Well, that would depend on your definition of lately.:cheeky4:


----------



## broken tee (Jan 13, 2008)

Tim said:


> Well, that would depend on your definition of lately.:cheeky4:


Last two years


----------



## Surtees (Sep 11, 2007)

he has been struggling I think he did alright in a few of the asian comps he was in but thats just from memory.


----------



## Tim (Jan 8, 2011)

broken tee said:


> Last two years


Pffft. You'd have stretch that out to last 8 years. LOL. Last time he won was 04. I still like the fat drunk f*** though.


----------



## broken tee (Jan 13, 2008)

Tim said:


> Pffft. You'd have stretch that out to last 8 years. LOL. Last time he won was 04. I still like the fat drunk f*** though.


"f***" isn't that one of his down falls with the money he won in his experimenting days


----------



## Big Hobbit (Nov 2, 2010)

I hope he rekindles some of his skills. Yes he was oh so long but what a lovely touch around the green. As for his other er skills, none of us are perfect and I wish him well.


----------



## broken tee (Jan 13, 2008)

*My Apologies*



Big Hobbit said:


> I hope he rekindles some of his skills. Yes he was oh so long but what a lovely touch around the green. As for his other er skills, none of us are perfect and I wish him well.

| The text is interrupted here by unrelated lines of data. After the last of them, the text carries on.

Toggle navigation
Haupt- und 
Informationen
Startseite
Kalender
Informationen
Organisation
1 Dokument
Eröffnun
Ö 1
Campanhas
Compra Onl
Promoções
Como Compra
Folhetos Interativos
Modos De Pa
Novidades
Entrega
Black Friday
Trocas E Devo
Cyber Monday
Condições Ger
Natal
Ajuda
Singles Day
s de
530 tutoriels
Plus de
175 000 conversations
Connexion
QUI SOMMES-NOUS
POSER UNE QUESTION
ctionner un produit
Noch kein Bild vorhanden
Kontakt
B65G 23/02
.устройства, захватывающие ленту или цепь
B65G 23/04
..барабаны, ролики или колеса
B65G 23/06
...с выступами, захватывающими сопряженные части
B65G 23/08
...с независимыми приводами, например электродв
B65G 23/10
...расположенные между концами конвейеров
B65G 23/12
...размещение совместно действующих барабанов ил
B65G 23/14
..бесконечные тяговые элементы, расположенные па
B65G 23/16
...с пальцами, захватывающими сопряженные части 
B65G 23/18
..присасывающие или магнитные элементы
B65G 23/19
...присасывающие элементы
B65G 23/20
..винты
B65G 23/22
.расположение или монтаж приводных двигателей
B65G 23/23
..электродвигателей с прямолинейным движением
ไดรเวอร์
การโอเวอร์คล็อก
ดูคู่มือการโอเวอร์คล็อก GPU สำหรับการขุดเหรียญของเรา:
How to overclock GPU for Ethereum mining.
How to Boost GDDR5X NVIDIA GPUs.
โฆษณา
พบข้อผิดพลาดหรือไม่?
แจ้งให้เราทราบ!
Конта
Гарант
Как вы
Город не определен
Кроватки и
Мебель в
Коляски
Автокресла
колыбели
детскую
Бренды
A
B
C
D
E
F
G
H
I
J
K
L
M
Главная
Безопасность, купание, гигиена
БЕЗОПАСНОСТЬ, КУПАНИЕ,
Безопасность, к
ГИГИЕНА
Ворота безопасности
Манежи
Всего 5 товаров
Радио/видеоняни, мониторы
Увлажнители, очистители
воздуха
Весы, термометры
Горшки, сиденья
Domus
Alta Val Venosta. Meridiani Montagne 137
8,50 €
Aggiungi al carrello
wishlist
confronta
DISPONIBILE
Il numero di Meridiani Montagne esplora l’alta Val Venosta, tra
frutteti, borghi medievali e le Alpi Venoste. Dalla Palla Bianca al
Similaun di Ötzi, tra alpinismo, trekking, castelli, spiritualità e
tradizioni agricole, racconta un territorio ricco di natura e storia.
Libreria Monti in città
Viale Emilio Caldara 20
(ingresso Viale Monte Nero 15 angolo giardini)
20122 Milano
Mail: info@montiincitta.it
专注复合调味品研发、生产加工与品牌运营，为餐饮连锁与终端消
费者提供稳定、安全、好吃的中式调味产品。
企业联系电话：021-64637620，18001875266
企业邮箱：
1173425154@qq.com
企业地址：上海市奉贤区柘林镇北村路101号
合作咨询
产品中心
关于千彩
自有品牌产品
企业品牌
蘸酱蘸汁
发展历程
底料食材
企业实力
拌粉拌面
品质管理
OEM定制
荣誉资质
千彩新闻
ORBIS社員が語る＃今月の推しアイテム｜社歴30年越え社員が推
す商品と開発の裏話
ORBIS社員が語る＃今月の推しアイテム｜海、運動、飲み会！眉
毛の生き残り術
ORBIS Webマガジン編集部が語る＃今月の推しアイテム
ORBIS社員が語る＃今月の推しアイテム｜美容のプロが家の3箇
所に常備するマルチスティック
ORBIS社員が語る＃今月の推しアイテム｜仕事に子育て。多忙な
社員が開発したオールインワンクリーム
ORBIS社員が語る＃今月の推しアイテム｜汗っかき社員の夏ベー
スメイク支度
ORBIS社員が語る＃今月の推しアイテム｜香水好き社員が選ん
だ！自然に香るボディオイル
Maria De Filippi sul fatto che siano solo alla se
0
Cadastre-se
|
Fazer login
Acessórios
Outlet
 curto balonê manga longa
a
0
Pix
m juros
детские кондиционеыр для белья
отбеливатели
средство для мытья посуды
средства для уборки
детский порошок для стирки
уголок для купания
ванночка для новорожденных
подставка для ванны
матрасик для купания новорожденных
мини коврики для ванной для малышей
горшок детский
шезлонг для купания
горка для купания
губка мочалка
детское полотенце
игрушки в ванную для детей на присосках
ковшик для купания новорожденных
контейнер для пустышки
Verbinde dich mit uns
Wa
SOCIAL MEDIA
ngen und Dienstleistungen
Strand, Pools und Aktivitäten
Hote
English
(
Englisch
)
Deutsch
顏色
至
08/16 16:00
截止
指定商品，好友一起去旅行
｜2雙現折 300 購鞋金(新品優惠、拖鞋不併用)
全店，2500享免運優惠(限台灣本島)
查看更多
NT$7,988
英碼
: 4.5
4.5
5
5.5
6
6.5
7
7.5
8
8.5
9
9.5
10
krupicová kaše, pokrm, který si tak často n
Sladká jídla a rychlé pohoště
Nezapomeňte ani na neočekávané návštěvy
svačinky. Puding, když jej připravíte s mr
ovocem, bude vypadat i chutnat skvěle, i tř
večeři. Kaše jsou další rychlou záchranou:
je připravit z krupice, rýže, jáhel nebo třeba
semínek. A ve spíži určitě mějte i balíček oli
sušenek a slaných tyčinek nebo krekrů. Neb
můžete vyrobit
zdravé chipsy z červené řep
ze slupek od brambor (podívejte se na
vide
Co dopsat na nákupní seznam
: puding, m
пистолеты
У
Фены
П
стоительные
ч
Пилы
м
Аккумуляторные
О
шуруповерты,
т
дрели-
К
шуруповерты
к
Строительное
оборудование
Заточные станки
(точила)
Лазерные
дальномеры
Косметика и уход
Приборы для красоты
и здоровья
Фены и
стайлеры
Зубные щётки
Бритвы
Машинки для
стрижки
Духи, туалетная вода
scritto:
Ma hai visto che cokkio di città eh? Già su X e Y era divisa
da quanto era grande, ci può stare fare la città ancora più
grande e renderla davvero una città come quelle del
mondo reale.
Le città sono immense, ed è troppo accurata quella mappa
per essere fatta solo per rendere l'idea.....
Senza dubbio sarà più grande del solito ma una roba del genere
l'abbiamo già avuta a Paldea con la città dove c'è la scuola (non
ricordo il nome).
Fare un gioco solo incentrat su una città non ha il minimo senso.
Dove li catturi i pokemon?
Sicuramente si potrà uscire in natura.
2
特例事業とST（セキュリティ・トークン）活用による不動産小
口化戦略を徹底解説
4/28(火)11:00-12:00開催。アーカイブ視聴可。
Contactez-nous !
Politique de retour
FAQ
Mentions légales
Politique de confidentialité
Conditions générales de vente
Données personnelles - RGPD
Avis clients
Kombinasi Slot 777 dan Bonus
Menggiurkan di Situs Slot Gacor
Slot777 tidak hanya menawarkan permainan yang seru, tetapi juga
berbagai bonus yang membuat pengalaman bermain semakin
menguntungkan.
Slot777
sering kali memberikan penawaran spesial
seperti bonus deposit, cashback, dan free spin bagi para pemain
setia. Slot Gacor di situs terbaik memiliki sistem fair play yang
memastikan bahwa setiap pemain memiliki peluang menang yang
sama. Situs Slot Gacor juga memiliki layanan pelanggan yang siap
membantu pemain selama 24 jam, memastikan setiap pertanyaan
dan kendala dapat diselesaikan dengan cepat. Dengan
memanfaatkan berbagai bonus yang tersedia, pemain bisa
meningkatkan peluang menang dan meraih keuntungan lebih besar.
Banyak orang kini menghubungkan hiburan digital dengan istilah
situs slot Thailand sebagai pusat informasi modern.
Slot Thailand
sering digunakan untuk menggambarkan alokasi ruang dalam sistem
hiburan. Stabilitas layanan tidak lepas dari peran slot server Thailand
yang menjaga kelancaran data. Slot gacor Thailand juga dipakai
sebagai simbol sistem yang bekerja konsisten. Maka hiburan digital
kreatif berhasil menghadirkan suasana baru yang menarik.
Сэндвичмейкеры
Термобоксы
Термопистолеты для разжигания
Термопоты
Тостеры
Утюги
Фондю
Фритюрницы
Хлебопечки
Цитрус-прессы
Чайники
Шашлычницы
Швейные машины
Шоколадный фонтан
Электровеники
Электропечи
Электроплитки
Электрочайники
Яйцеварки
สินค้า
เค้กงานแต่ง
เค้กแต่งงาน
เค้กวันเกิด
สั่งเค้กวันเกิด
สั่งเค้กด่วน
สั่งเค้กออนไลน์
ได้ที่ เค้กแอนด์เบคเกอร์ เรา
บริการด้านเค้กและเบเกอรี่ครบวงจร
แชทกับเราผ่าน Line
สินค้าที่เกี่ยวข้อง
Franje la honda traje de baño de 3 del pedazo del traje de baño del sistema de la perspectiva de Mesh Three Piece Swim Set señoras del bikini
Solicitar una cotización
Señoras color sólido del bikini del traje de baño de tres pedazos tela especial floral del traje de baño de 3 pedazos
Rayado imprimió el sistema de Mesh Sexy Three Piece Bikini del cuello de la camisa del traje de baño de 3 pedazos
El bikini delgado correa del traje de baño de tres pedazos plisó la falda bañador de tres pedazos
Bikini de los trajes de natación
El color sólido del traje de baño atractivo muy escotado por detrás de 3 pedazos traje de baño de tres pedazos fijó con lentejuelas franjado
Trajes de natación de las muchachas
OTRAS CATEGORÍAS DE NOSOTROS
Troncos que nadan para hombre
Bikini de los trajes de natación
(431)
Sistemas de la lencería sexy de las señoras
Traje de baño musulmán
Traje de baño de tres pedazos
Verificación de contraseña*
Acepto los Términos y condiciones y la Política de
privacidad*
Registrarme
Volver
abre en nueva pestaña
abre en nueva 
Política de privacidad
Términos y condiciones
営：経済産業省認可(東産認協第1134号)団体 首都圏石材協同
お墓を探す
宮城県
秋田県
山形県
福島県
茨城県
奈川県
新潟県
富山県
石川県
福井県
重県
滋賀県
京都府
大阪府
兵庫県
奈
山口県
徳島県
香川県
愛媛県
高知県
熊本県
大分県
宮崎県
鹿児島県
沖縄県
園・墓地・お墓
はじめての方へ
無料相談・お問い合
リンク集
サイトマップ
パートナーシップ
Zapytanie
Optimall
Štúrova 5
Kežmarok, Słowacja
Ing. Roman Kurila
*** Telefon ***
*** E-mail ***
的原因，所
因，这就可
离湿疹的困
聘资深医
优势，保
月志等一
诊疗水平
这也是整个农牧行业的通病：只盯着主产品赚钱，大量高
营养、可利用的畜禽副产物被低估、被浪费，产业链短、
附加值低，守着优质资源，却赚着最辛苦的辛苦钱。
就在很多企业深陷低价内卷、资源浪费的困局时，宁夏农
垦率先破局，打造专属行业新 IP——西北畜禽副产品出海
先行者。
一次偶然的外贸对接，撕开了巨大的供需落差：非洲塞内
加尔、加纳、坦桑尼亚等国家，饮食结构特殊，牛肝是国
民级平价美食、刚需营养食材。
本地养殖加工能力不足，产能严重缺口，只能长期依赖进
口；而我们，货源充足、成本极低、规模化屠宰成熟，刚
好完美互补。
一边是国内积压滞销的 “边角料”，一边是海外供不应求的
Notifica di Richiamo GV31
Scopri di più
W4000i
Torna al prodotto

Brian: You are absolutely right no one is perfect, I just displayed my imperfection and as rude as I was I don't wish him ill. I'd like to see both he and woods get back their game.


----------



## Surtees (Sep 11, 2007)

Yes but the difference between woods and Daly about their off course fun is that Daly didnt try and hide it! I like him too its good to see some colorful people on tour.


----------



## Big Hobbit (Nov 2, 2010)

broken tee said:


> Brian: You are absolutely right no one is perfect, I just displayed my imperfection and as rude as I was I don't wish him ill. I'd like to see both he and woods get back their game.


Bob, I didn't think you were rude at all. You just called it as you saw it. Give me a straight, honest talker any day of the week.


----------